Пагира поручил нас заботам молодого священника с колючими и жесткими глазами. Я догадался, что Пагира не хочет оставлять меня без присмотра. Монах отвел нас в скромное одноэтажное здание, в котором находилось четыре маленьких комнаты. Три из них были заняты – в них жили монахи. Я заметил, что в каждой келье находились по два священника.
«Да, неплохая у нас охрана», – подумал я и стал с любопытством осматривать комнату, предложенную для ночлега. Впрочем, мой интерес довольно быстро угас: обстановка в помещении оказалась очень скромной, почти спартанской. Сводчатый потолок был таким низким, что я даже втягивал шею в плечи, опасаясь удариться головой. Два матраца, застеленные одеялами, две тумбочки с выдвигающимися ящиками, аляповатая картина, уныло висящая на стене, единственное окно с большой трещиной на стекле…
– Что, Бабиле, нравится? – этим риторическим вопросом я и не пытался скрыть своего разочарования. – Плюс к тому же еще и шесть монахов, трепетно прислушивающихся к любому шороху из наших роскошных апартаментов.
Бабиле не понял иронии, заключенной в моих словах.

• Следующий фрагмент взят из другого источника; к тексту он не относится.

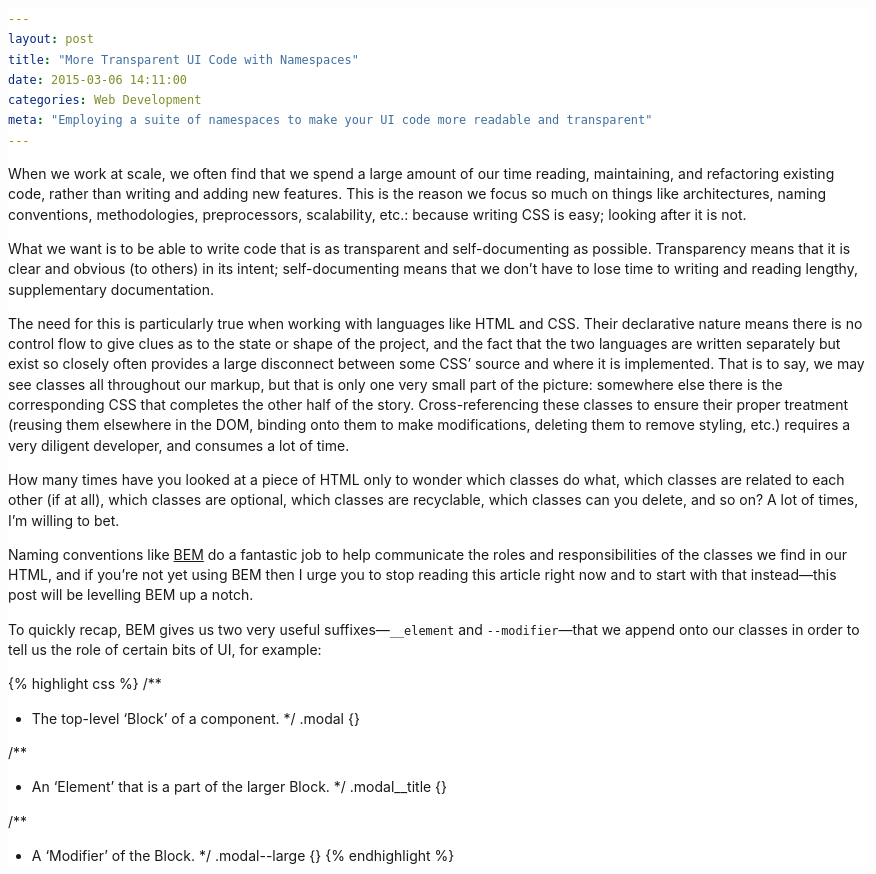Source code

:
 ```yaml
---
layout: post
title: "More Transparent UI Code with Namespaces"
date: 2015-03-06 14:11:00
categories: Web Development
meta: "Employing a suite of namespaces to make your UI code more readable and transparent"
---
```


When we work at scale, we often find that we spend a large amount of our time
reading, maintaining, and refactoring existing code, rather than writing and
adding new features. This is the reason we focus so much on things like
architectures, naming conventions, methodologies, preprocessors, scalability,
etc.: because writing CSS is easy; looking after it is not.

What we want is to be able to write code that is as transparent and
self-documenting as possible. Transparency means that it is clear and obvious
(to others) in its intent; self-documenting means that we don’t have to lose
time to writing and reading lengthy, supplementary documentation.

The need for this is particularly true when working with languages like HTML and
CSS. Their declarative nature means there is no control flow to give clues as
to the state or shape of the project, and the fact that the two languages are
written separately but exist so closely often provides a large disconnect
between some CSS’ source and where it is implemented. That is to say, we may see
classes all throughout our markup, but that is only one very small part of the
picture: somewhere else there is the corresponding CSS that completes the other
half of the story. Cross-referencing these classes to ensure their proper
treatment (reusing them elsewhere in the DOM, binding onto them to make
modifications, deleting them to remove styling, etc.) requires a very diligent
developer, and consumes a lot of time.

How many times have you looked at a piece of HTML only to wonder which classes
do what, which classes are related to each other (if at all), which classes are
optional, which classes are recyclable, which classes can you delete, and so on?
A lot of times, I’m willing to bet.

Naming conventions like
[BEM](http://csswizardry.com/2013/01/mindbemding-getting-your-head-round-bem-syntax/)
do a fantastic job to help communicate the roles and responsibilities of the
classes we find in our HTML, and if you’re not yet using BEM then I urge you to
stop reading this article right now and to start with that instead—this post
will be levelling BEM up a notch.

To quickly recap, BEM gives us two very useful suffixes—`__element` and
`--modifier`—that we append onto our classes in order to tell us the role of
certain bits of UI, for example:

{% highlight css %}
/**
 * The top-level ‘Block’ of a component.
 */
.modal {}

  /**
   * An ‘Element’ that is a part of the larger Block.
   */
  .modal__title {}

/**
 * A ‘Modifier’ of the Block.
 */
.modal--large {}
{% endhighlight %}
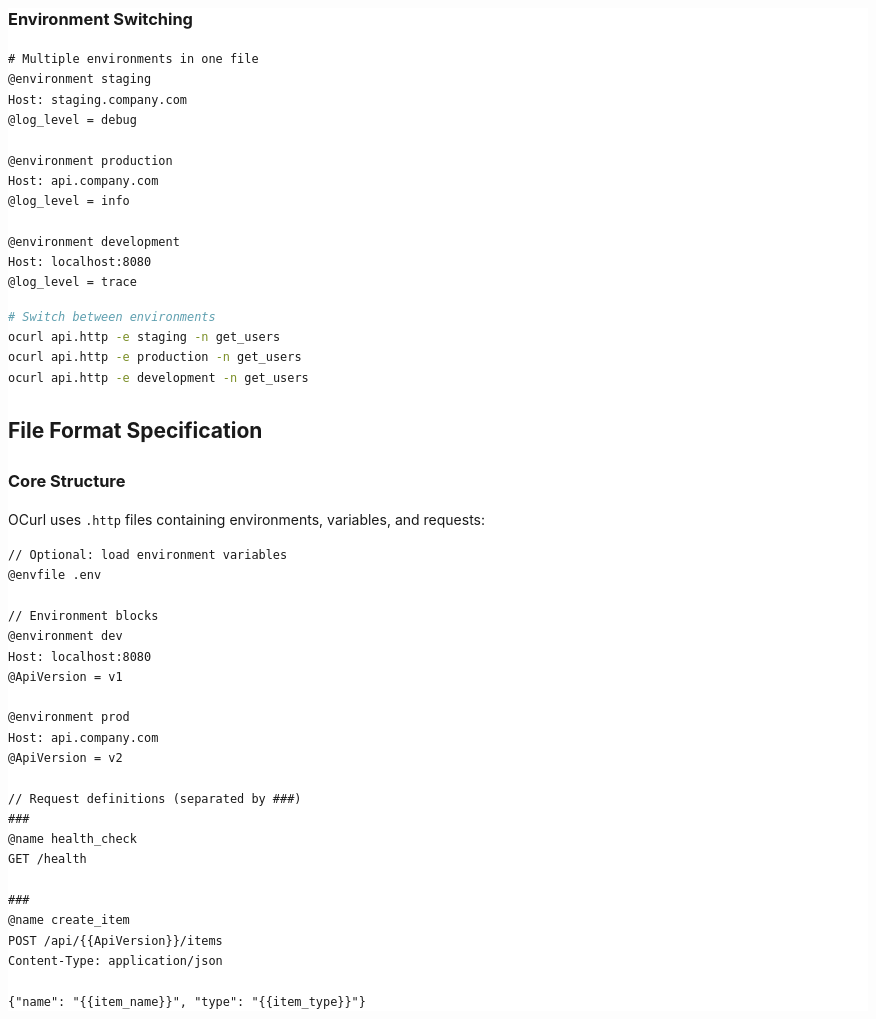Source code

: ### Environment Switching
```http
# Multiple environments in one file
@environment staging
Host: staging.company.com
@log_level = debug

@environment production
Host: api.company.com
@log_level = info

@environment development
Host: localhost:8080
@log_level = trace
```

```bash
# Switch between environments
ocurl api.http -e staging -n get_users
ocurl api.http -e production -n get_users
ocurl api.http -e development -n get_users
```

## File Format Specification

### Core Structure
OCurl uses `.http` files containing environments, variables, and requests:

```http
// Optional: load environment variables
@envfile .env

// Environment blocks
@environment dev
Host: localhost:8080
@ApiVersion = v1

@environment prod
Host: api.company.com
@ApiVersion = v2

// Request definitions (separated by ###)
###
@name health_check
GET /health

###
@name create_item
POST /api/{{ApiVersion}}/items
Content-Type: application/json

{"name": "{{item_name}}", "type": "{{item_type}}"}
```
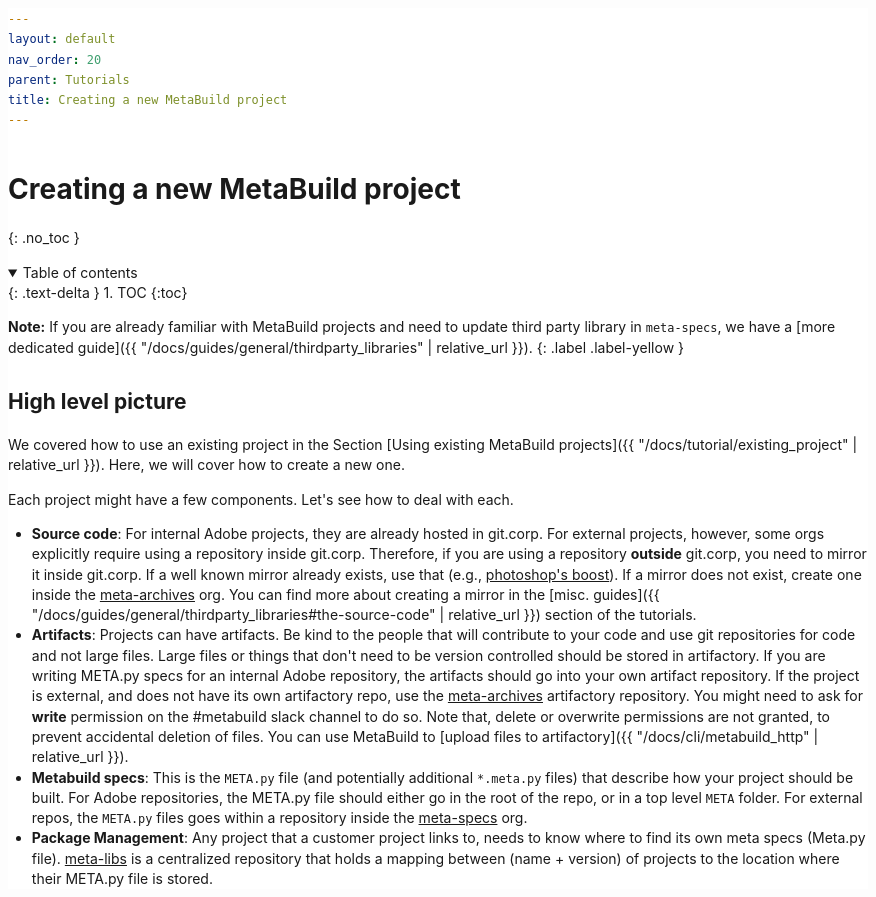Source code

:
 ```yaml
---
layout: default
nav_order: 20
parent: Tutorials
title: Creating a new MetaBuild project
---
```


# Creating a new MetaBuild project
{: .no_toc }


<details open markdown="block">
  <summary>
    Table of contents
  </summary>
  {: .text-delta }
1. TOC
{:toc}
</details>




**Note:** If you are already familiar with MetaBuild projects and need to update third party library in `meta-specs`, we have a [more dedicated guide]({{ "/docs/guides/general/thirdparty_libraries" | relative_url }}).
{: .label .label-yellow }

## High level picture

We covered how to use an existing project in the Section [Using existing MetaBuild projects]({{ "/docs/tutorial/existing_project" | relative_url }}). Here, we will cover how to create a new one.

Each project might have a few components. Let's see how to deal with each.
- __Source code__:
  For internal Adobe projects, they are already hosted in git.corp. For external projects, however, some orgs explicitly require using a repository inside git.corp. Therefore, if you are using a repository __outside__ git.corp, you need to mirror it inside git.corp. If a well known mirror already exists, use that (e.g., [photoshop's boost](https://git.corp.adobe.com/thirdparty/boost)). If a mirror does not exist, create one inside the [meta-archives](https://git.corp.adobe.com/meta-archives) org. You can find more about creating a mirror in the [misc. guides]({{ "/docs/guides/general/thirdparty_libraries#the-source-code" | relative_url }}) section of the tutorials.
- __Artifacts__:
  Projects can have artifacts. Be kind to the people that will contribute to your code and use git repositories for code and not large files. Large files or things that don't need to be version controlled should be stored in artifactory. If you are writing META.py specs for an internal Adobe repository, the artifacts should go into your own artifact repository. If the project is external, and does not have its own artifactory repo, use the [meta-archives](https://artifactory.corp.adobe.com/artifactory/generic-metabuild-release/) artifactory repository. You might need to ask for __write__ permission on the #metabuild slack channel to do so. Note that, delete or overwrite permissions are not granted, to prevent accidental deletion of files. You can use MetaBuild to [upload files to artifactory]({{ "/docs/cli/metabuild_http" | relative_url }}).
- __Metabuild specs__:
  This is the `META.py` file (and potentially additional `*.meta.py` files) that describe how your project should be built. For Adobe repositories, the META.py file should either go in the root of the repo, or in  a top level `META` folder. For external repos, the `META.py` files goes within a repository inside the [meta-specs](https://git.corp.adobe.com/meta-specs) org.
- __Package Management__:
  Any project that a customer project links to, needs to know where to find its own meta specs (Meta.py file). [meta-libs](https://git.corp.adobe.com/meta-build/meta-libs/tree/main/libs) is a centralized repository that holds a mapping between (name + version) of projects to the location where their META.py file is stored.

– Все священники живут именно так! – серьезно произнес он. – Они постоянно молятся.
– Когда же они охраняют свой Ковчег?
– Днем и ночью. У вас не будет никаких шансов приблизиться к Ковчегу. Пагира никогда не согласится показать священную реликвию.

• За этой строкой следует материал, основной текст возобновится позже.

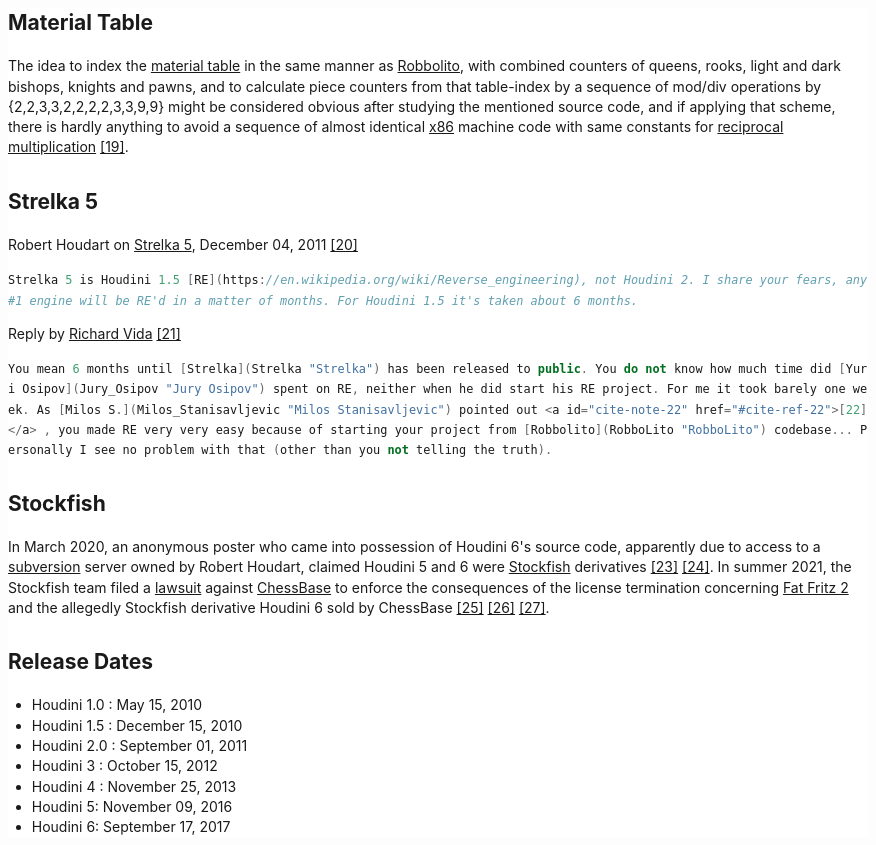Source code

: ## Material Table

The idea to index the [material table](Material_Tables "Material Tables") in the same manner as [Robbolito](RobboLito "RobboLito"), with combined counters of queens, rooks, light and dark bishops, knights and pawns, and to calculate piece counters from that table-index by a sequence of mod/div operations by {2,2,3,3,2,2,2,2,3,3,9,9} might be considered obvious after studying the mentioned source code, and if applying that scheme, there is hardly anything to avoid a sequence of almost identical [x86](X86 "X86") machine code with same constants for [reciprocal multiplication](General_Setwise_Operations#ReciprocalMultiplication "General Setwise Operations") <a id="cite-note-19" href="#cite-ref-19">[19]</a>.

## Strelka 5

Robert Houdart on [Strelka 5](Strelka "Strelka"), December 04, 2011 <a id="cite-note-20" href="#cite-ref-20">[20]</a>

```C++
Strelka 5 is Houdini 1.5 [RE](https://en.wikipedia.org/wiki/Reverse_engineering), not Houdini 2. I share your fears, any #1 engine will be RE'd in a matter of months. For Houdini 1.5 it's taken about 6 months. 

```

Reply by [Richard Vida](Richard_Vida "Richard Vida") <a id="cite-note-21" href="#cite-ref-21">[21]</a>

```C++
You mean 6 months until [Strelka](Strelka "Strelka") has been released to public. You do not know how much time did [Yuri Osipov](Jury_Osipov "Jury Osipov") spent on RE, neither when he did start his RE project. For me it took barely one week. As [Milos S.](Milos_Stanisavljevic "Milos Stanisavljevic") pointed out <a id="cite-note-22" href="#cite-ref-22">[22]</a> , you made RE very very easy because of starting your project from [Robbolito](RobboLito "RobboLito") codebase... Personally I see no problem with that (other than you not telling the truth). 

```

## Stockfish

In March 2020, an anonymous poster who came into possession of Houdini 6's source code, apparently due to access to a [subversion](https://en.wikipedia.org/wiki/Apache_Subversion) server owned by Robert Houdart, claimed Houdini 5 and 6 were [Stockfish](Stockfish "Stockfish") derivatives <a id="cite-note-23" href="#cite-ref-23">[23]</a> <a id="cite-note-24" href="#cite-ref-24">[24]</a>. In summer 2021, the Stockfish team filed a [lawsuit](https://en.wikipedia.org/wiki/Lawsuit) against [ChessBase](ChessBase "ChessBase") to enforce the consequences of the license termination concerning [Fat Fritz 2](Fat_Fritz#Fat_Fritz_2 "Fat Fritz") and the allegedly Stockfish derivative Houdini 6 sold by ChessBase <a id="cite-note-25" href="#cite-ref-25">[25]</a> <a id="cite-note-26" href="#cite-ref-26">[26]</a> <a id="cite-note-27" href="#cite-ref-27">[27]</a>.

## Release Dates

- Houdini 1.0 : May 15, 2010
- Houdini 1.5 : December 15, 2010
- Houdini 2.0 : September 01, 2011
- Houdini 3 : October 15, 2012
- Houdini 4 : November 25, 2013
- Houdini 5: November 09, 2016
- Houdini 6: September 17, 2017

Через полчаса принесли еду. Она состояла из нескольких рассыпчатых лепешек серого цвета и бобов с тушеным луком и крутыми яйцами, обильно сдобренными пряностями.

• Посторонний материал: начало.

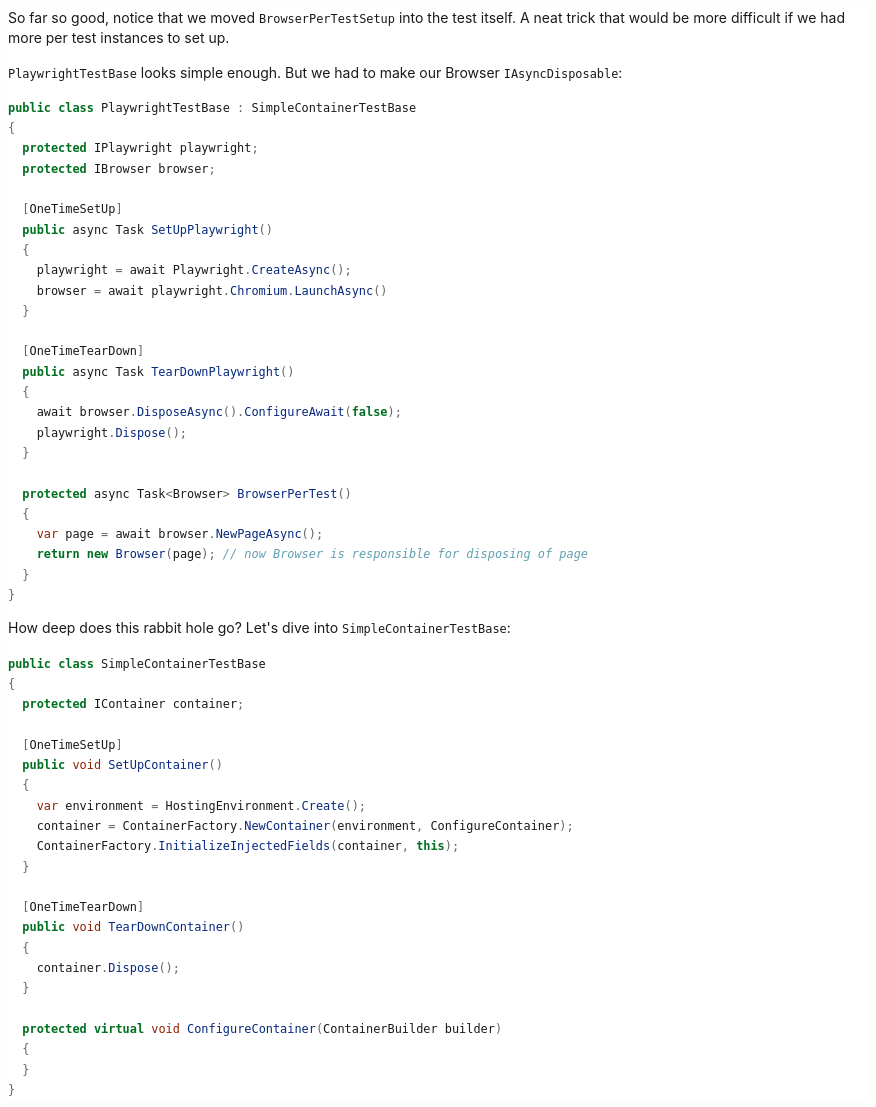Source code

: So far so good, notice that we moved `BrowserPerTestSetup` into the test itself. A neat trick that would be more difficult if we had more per test instances to set up.

`PlaywrightTestBase` looks simple enough. But we had to make our Browser `IAsyncDisposable`:

```csharp
public class PlaywrightTestBase : SimpleContainerTestBase
{
  protected IPlaywright playwright;
  protected IBrowser browser;

  [OneTimeSetUp]
  public async Task SetUpPlaywright()
  {
    playwright = await Playwright.CreateAsync();
    browser = await playwright.Chromium.LaunchAsync()
  }

  [OneTimeTearDown]
  public async Task TearDownPlaywright()
  {
    await browser.DisposeAsync().ConfigureAwait(false);
    playwright.Dispose();
  }

  protected async Task<Browser> BrowserPerTest()
  {
    var page = await browser.NewPageAsync();
    return new Browser(page); // now Browser is responsible for disposing of page
  }
}
```

How deep does this rabbit hole go? Let's dive into `SimpleContainerTestBase`:

```csharp
public class SimpleContainerTestBase
{
  protected IContainer container;

  [OneTimeSetUp]
  public void SetUpContainer()
  {
    var environment = HostingEnvironment.Create();
    container = ContainerFactory.NewContainer(environment, ConfigureContainer);
    ContainerFactory.InitializeInjectedFields(container, this);
  }

  [OneTimeTearDown]
  public void TearDownContainer()
  {
    container.Dispose();
  }

  protected virtual void ConfigureContainer(ContainerBuilder builder)
  {
  }
}
```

– Лепешки называются: «ынджера», – пояснил Бабиле с полным ртом. – Обычно их макают в острый соус.
– Ынджера? – попытался повторить я. – Можно язык сломать.
На вкус лепешки оказались довольно пресными. Бабиле сообщил название блюда с бобами – уот. Было бы сильным преувеличением сказать, что еда мне понравилась, но я терпеливо пережевывал непривычную пищу, изредка прикладываясь к запотевшей от холода бутылке федзе. Утолив чувство голода, я опустил жалюзи на окне и, выбрав один из матрацев, незаметно задремал.
Проспав три с половиной часа, я почувствовал себя хорошо отдохнувшим и гораздо более бодрым. Взглянув на циферблат своего «сейко», я увидел, что до встречи с Пагирой остается еще сорок минут. Долгих, томительных и тревожных, по истечении которых меня должны были поставить в известность о решении аксумского первосвященника.
Я попытался угадать: каким оно будет? Что означали слова, произнесенные Пагирой: «Хоть в этом-то Брюс поступил порядочно»? Быть может, первосвященник имел в виду некую договоренность, существовавшую между Брюсом и эфиопским духовенством о неразглашении тайны Ковчега?